Ben Swift billed court for working up to 30 hours in a single day.

Dayton area attorney Ben M. Swift should lose his law license for two years and repay $50,000 to the government as punishment for overbilling Miami Valley courts for his legal services, a disciplinary panel recommended this week.

Swift overbilled courts in Montgomery, Greene, Clark and Warren counties while serving as the appointed attorney for children and indigent defendants, according to the Board of Commissioners on Grievances and Discipline of the Ohio Supreme Court. He “acted with a dishonest or selfish motive” and “had a pattern of misconduct,” the board reported.

The Dayton Bar Association began auditing Swift after the Dayton Daily News published stories in March 2010 highlighting Swift’s billing practices. The bar association then filed a disciplinary complaint against him.

Swift, an attorney since 1995, collected $142,945 for 3,315.5 hours of work in a single 12-month period and was the highest paid court-appointed lawyer in the state for 2008 and 2009, the board reported. Swift, who admitted that he did not keep records of his hours, billed for working 14 to 30 hours a day in several instances.

The final decision on Swift’s discipline is up to the seven Ohio Supreme Court justices. But the board is recommending a two-year license suspension with one year stayed as long as Swift completes a year of monitored probation, repays $50,000 and commits no further ethics violations.

Swift is in solo practice and takes a high volume of court-appointed work from juvenile and common pleas courts with the bulk of the assignments coming from Montgomery County Juvenile Court.

Court-appointed counsel represent people too poor to hire their own attorneys. The bills are approved by the local courts and then split between the state and counties.

“The courts rely upon the trustworthiness and integrity of the lawyer in providing accurate billing information,” the board noted.

Swift did not have any prior disciplinary record.

Swift’s attorney Gary Leppla noted that the disciplinary board rejected the allegation that Swift acted “illegally” and the conclusion that his conduct adversely reflects on his fitness to practice law. Swift cooperated with authorities and admitted that he failed to keep accurate records.

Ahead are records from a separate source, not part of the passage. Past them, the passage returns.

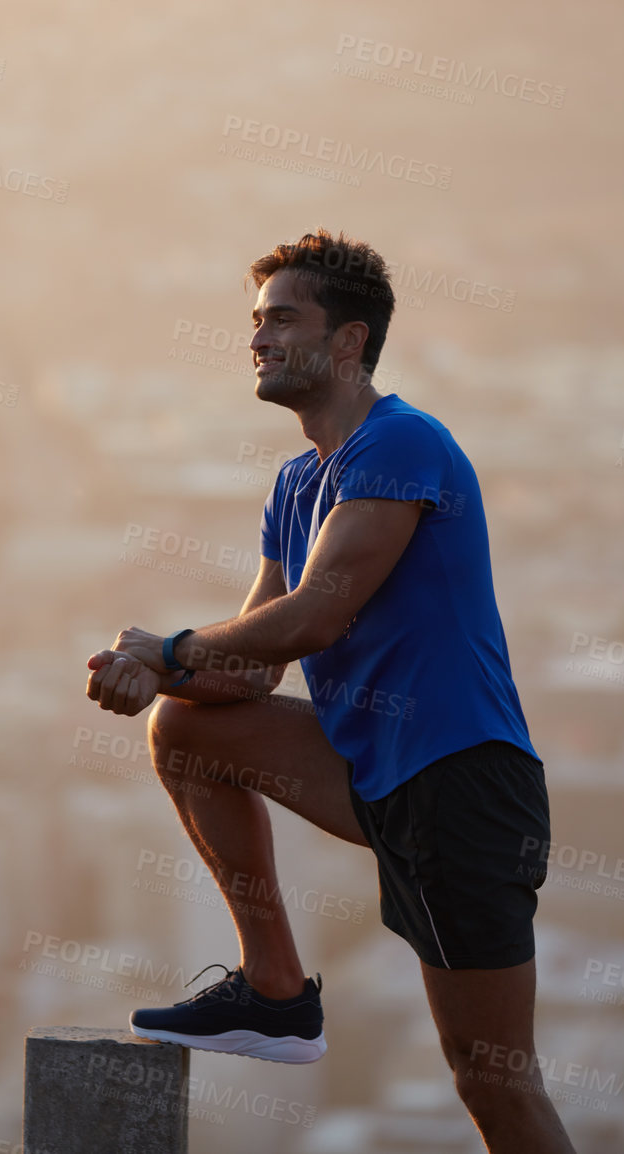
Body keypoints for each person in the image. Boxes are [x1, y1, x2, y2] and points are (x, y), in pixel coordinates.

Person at [85, 229, 575, 1152]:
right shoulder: (295, 483)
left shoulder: (402, 444)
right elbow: (252, 670)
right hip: (374, 772)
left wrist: (169, 645)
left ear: (348, 342)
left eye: (281, 321)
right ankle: (273, 992)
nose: (258, 340)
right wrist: (156, 672)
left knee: (494, 1080)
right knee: (184, 728)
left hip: (462, 781)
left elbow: (316, 616)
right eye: (255, 323)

In affidavits from four local judges Swift was described as “extremely competent and caring lawyer who provides a valuable service in the community, particularly as one of the few African-American attorneys who can be appointed to represent or who privately represents F-1 and F-2 defendants.”

The courts typically rotate appointments among a list of attorneys. But a Daily News investigation in March 2010 found that of the 170 attorneys on the Montgomery County Juvenile Court list, just five since 2007 had received 20.7 percent of the appointment cases. Swift topped the list with 848 cases.